Magecart Malware Hijacked US Restaurants
Dark web hackers have breached 300 USA restaurant platforms in two recent cyber attacks that stole more than 50,000 credit card information. The two attacks aimed at three online food ordering platforms have resulted in the theft that affected patrons across several US states.
The hackers were able to breach the payment platforms by hacking and installing a credit card skimmer known as the Magecart malware. This virus works by copying the information associated with each credit card when online shoppers pay for their food by entering their credit card information on the checkout page.
Web-skimmers are known as Magecart malware and have often been used by criminals to skim credit card data when a user inputs their information to pay for products or services.

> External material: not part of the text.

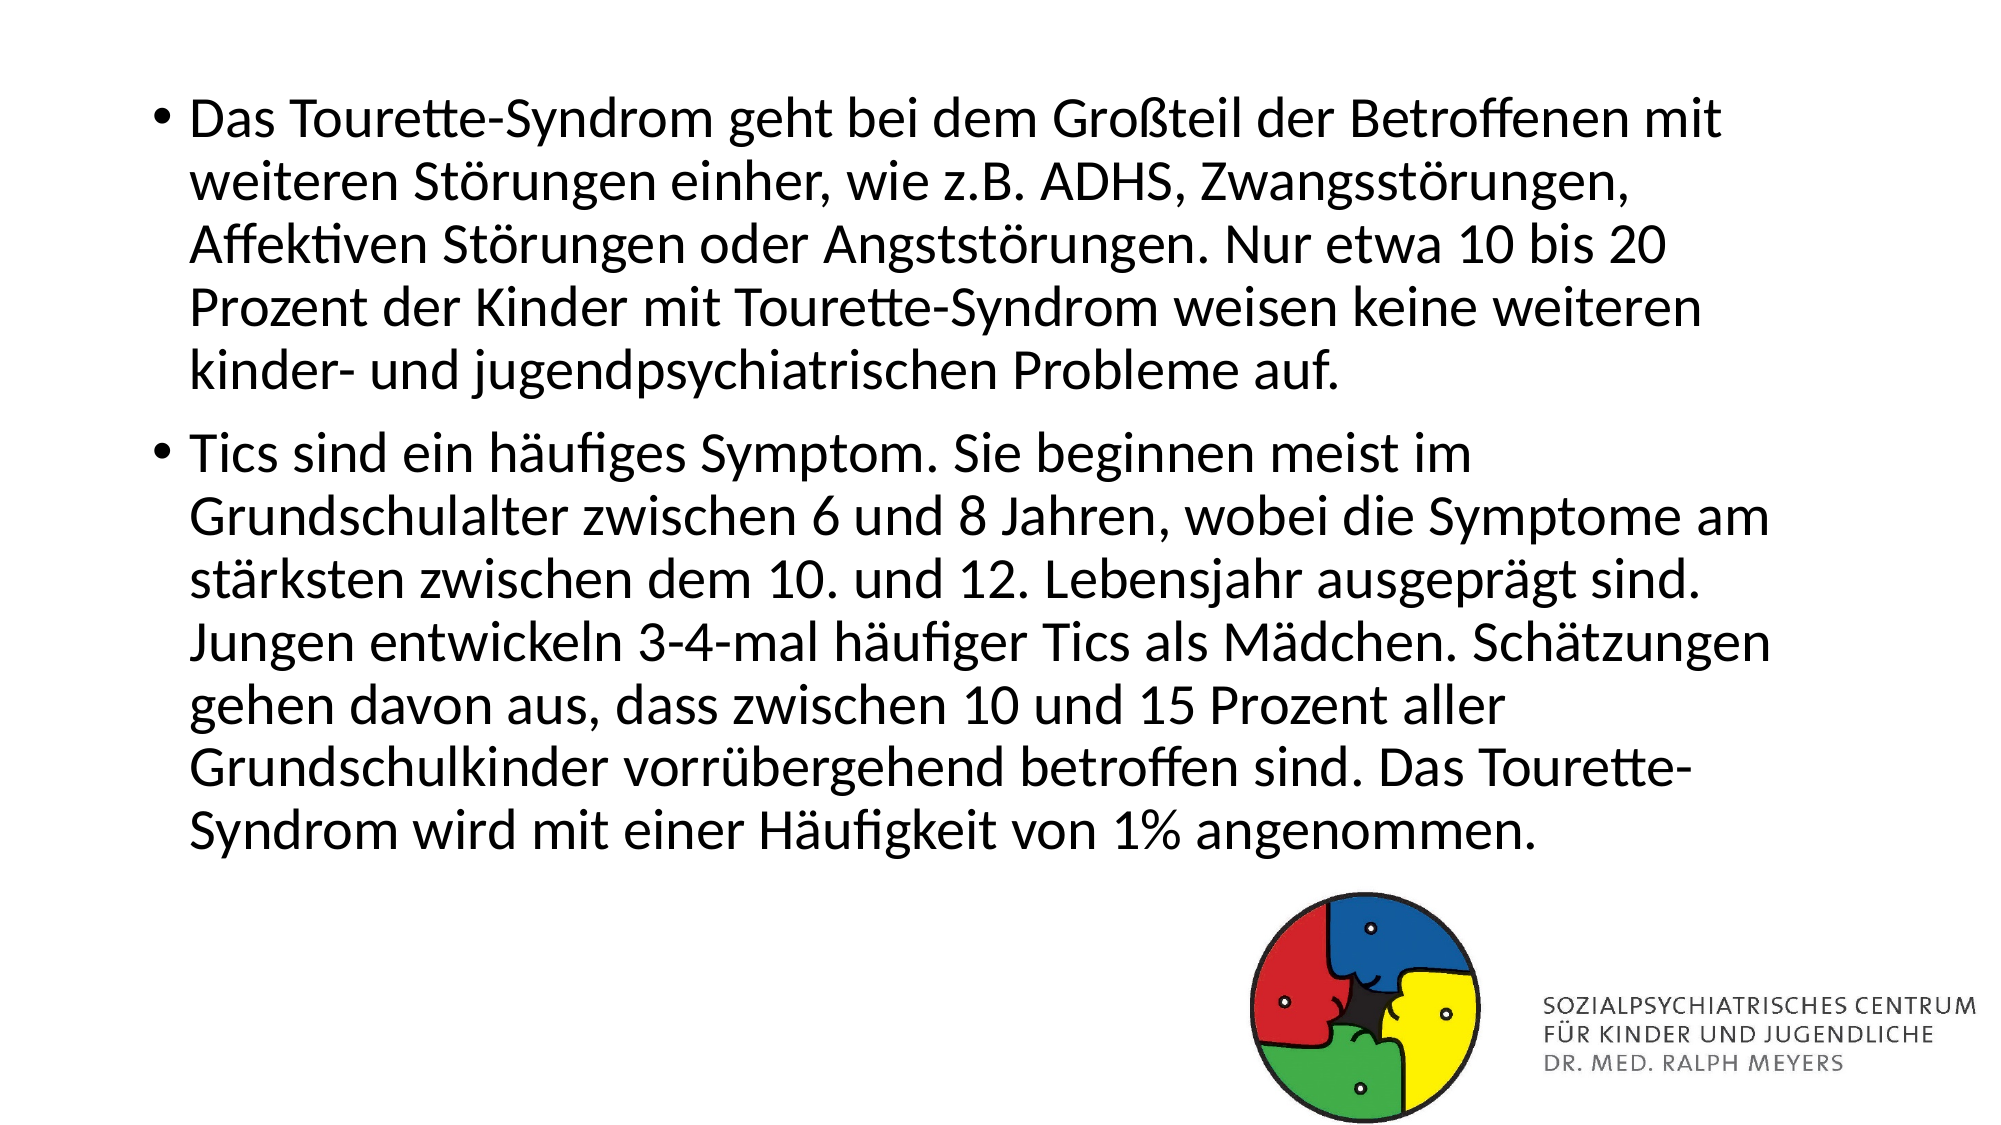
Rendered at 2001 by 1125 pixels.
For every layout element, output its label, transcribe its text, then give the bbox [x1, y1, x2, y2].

list Das Tourette-Syndrom geht bei dem Großteil der Betroffenen mit weiteren Störungen einher, wie z.B. ADHS, Zwangsstörungen, Affektiven Störungen oder Angststörungen. Nur etwa 10 bis 20 Prozent der Kinder mit Tourette-Syndrom weisen keine weiteren kinder- und jugendpsychiatrischen Probleme auf. Tics sind ein häufiges Symptom. Sie beginnen meist im Grundschulalter zwischen 6 und 8 Jahren, wobei die Symptome am stärksten zwischen dem 10. und 12. Lebensjahr ausgeprägt sind. Jungen entwickeln 3-4-mal häufiger Tics als Mädchen. Schätzungen gehen davon aus, dass zwischen 10 und 15 Prozent aller Grundschulkinder vorrübergehend betroffen sind. Das Tourette-Syndrom wird mit einer Häufigkeit von 1% angenommen. [137, 80, 1863, 1014]
picture [1242, 886, 1982, 1125]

The Magecart malware from collected research data, shows that hackers have been actively targeting a wide variety of consumers, over the years. Additionally, the information provided indicated that researchers have recently identified two current Magecart campaigns that have been actively injecting malicious malware into online ordering platforms. The targeted platforms associated with the restaurant industry include MenuDrive, InTouchPOS, and Harbortouch.

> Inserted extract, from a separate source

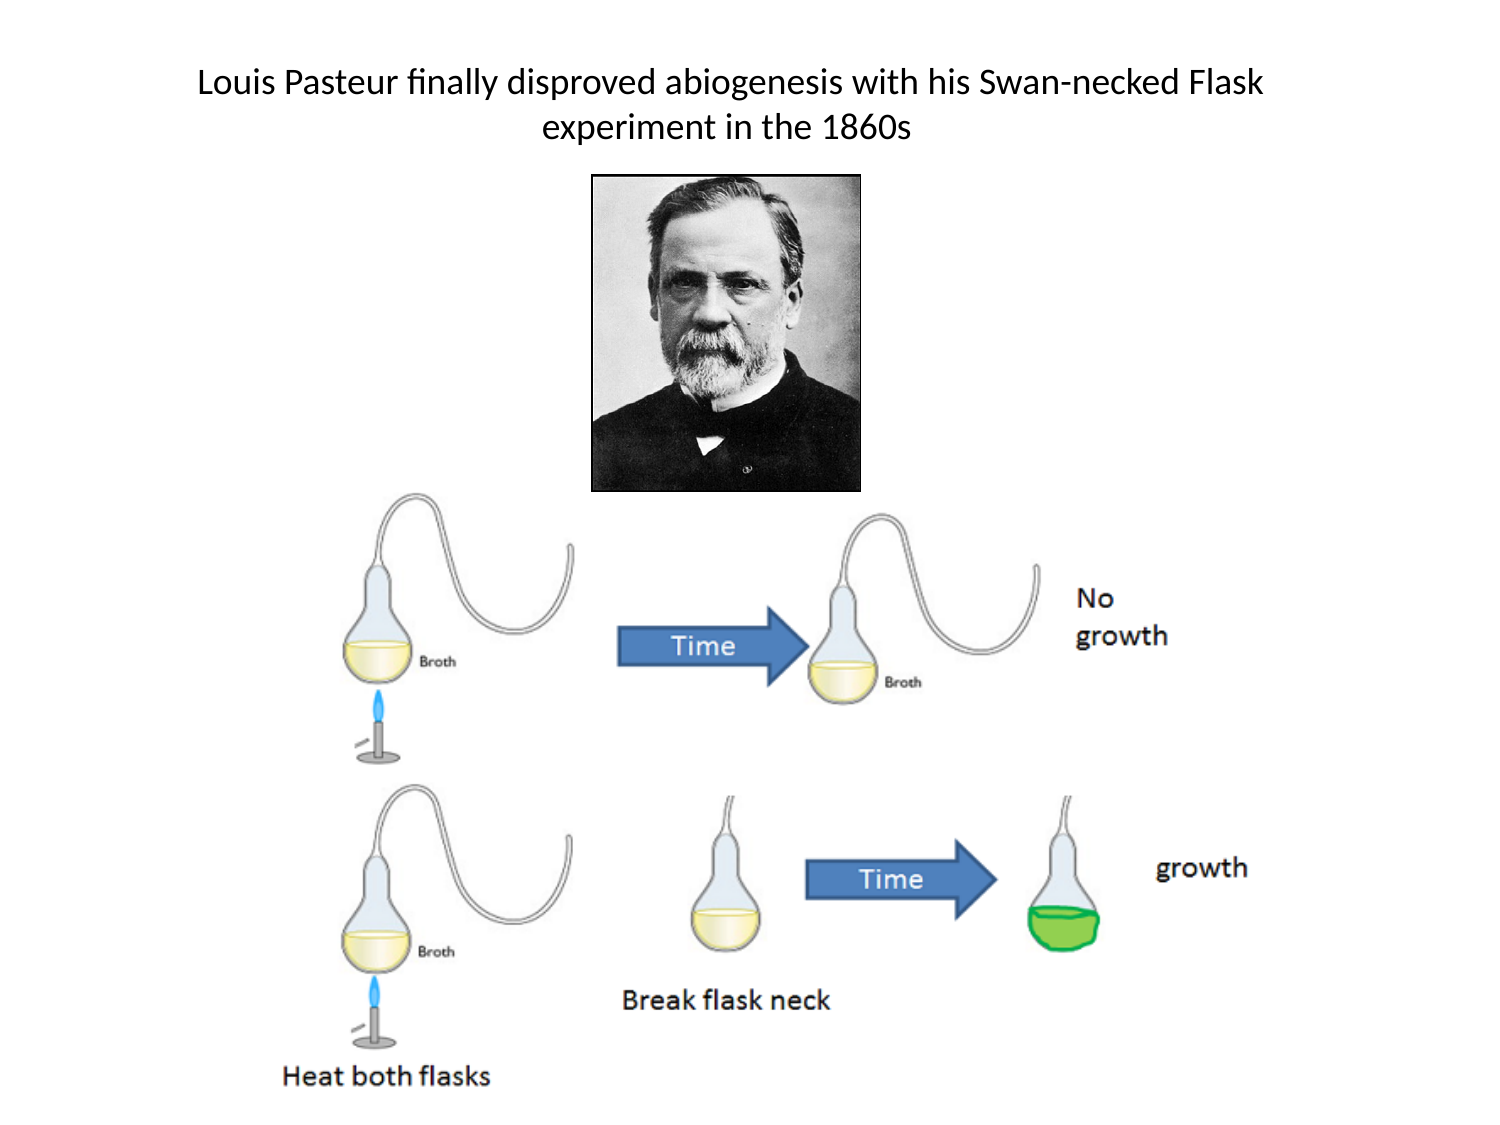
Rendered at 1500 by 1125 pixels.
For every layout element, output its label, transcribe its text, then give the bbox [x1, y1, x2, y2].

The breach committed against the online ordering portals was detected by the Recorded Future anti hacking detection group. So far, law enforcement officials have identified 50,000 credit and debit cards that were compromised by dark web hackers, in the recent card skimming hacks.
Cyber analysts have also revealed that the stolen cards have already surfaced on the deep web where they are being sold on various dark web marketplaces.
Magecart Skimming Campaigns
The first hacking campaign was documented on November 12, 2021, which turned out to be the second campaign against the InTouchPOS payment platform.
In another campaign tracked to January 18, 2022, approximately 74 restaurants that utilize the Harbortouch ordering platform were infiltrated by the criminals. In addition, a reported 80 eateries associated with MenuDrive were a part of that security breach. The majority of the affected eateries are small restaurants located in several states, which opted to utilize the less expensive ordering process provided by these platforms because of budgetary constraints.
According to analytical reports, it shows that the hackers injected their malicious malware into the webpages of the outsourcing payment platforms, and the website of each affected restaurant. In addition, the malicious code was traced to the designated subdomain of each eatery, which was created on the platform of the online payment services.
The malware that stole the payment card data also scraped other private data such as the victims’ names, email addresses, and phone numbers. With phony payment forms injected with skimmer overlays, the hackers were able to steal the credit card info without directly hacking the online payment websites.
And even now as victims complete the checkout process for their orders; it shows that the phony payment forms linked to the threat actors are still very active. According to Recorded Future, the hackers’ exfiltration domains are still accessible and functioning quite well.